Expert genitourinary oncologists close their discussion with advice to community oncologists treating renal cell carcinoma.
Transcript:
Elizabeth Wulff-Burchfield, MD: I’d love to get one last word from everybody. When you think about managing anything we’ve talked about—intermediate or poor risk, up front or sequencing of subsequent therapies, toxicity—is there any pearl you wish you’d known before that’s unique to treating a lot of kidney cancer? Is there anything you think we should share with our colleagues who don’t see as much kidney cancer? Dr Barata, is there anything that you think is a key takeaway?
Pedro Barata, MD: Yes, a couple of things. One is that our conversation was focused on clear cell [carcinoma]. Non–clear cell is completely different. When we see 2 or 3 cases a year, we need to keep that in mind that the options and discussion are different. Our conversation was around clear cell RCC [renal cell carcinoma], and it’s relevant. For most patients we see, they probably should be offered an I/O [immuno-oncology]–based approach. Risk scores, like the IMDC [International Metastatic RCC Database Consortium], should be part of our initial management of those patients before we decide what to do. We should understand their risk. Sites of metastases, tumor burden, presence of sarcomatoid rhabdoid features, presence of symptoms, how quickly disease progresses, and pace of progression are relevant points that impact our decision about what to do. The field is evolving rapidly, meaning it’s hard to keep up. It’s great news for patients. As we treat more, we’ll be more experienced managing some of the adverse events, so patients live longer but also live better.

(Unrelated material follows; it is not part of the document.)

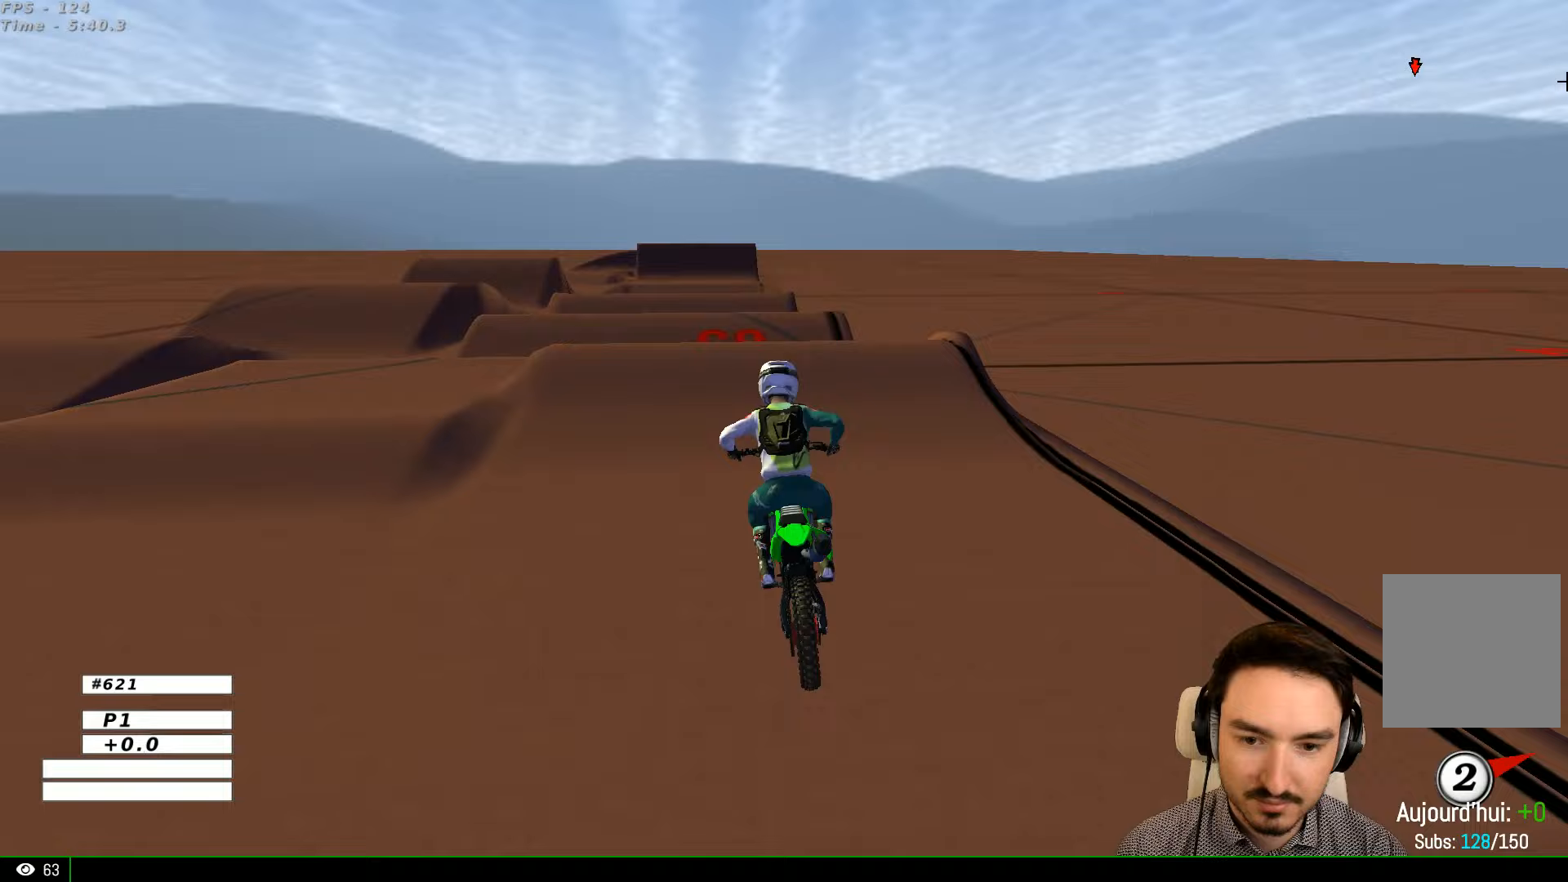
{"dt_ms": 500, "buttons": ["B", "R2"], "left_stick": "up", "right_stick": "center", "events": [[333, "left_stick", "down"], [400, "B", "down"], [433, "left_stick", "up-left"], [500, "left_stick", "up"]]}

Elizabeth Wulff-Burchfield, MD: Thank you so much. Dr McGregor, any other takeaways or pearls that you’d like to share?
Bradley McGregor, MD: The advances we made in kidney cancer are dramatic. How far we’ve come in the past 5 years is unparalleled. When we think about metastatic cancer, we often think this is an incurable situation, but for a subset of patients with our therapies, we may be curing patients. We may be giving them a prolonged treatment-free interval. That’s incredibly exciting. I hope we can do that more through the current trials. But as we think about how we treat kidney cancer, there are a lot of doublets out there. The most important thing is that if you’re overwhelmed, there are a lot of great data, and the experts are overwhelmed. That’s why they don’t give you a clear answer on NCCN [National Comprehensive Cancer Network] Guidelines. As long as you discuss [options] with your patients and look at a doublet-based therapy, you can’t go wrong with the treatment of kidney cancer.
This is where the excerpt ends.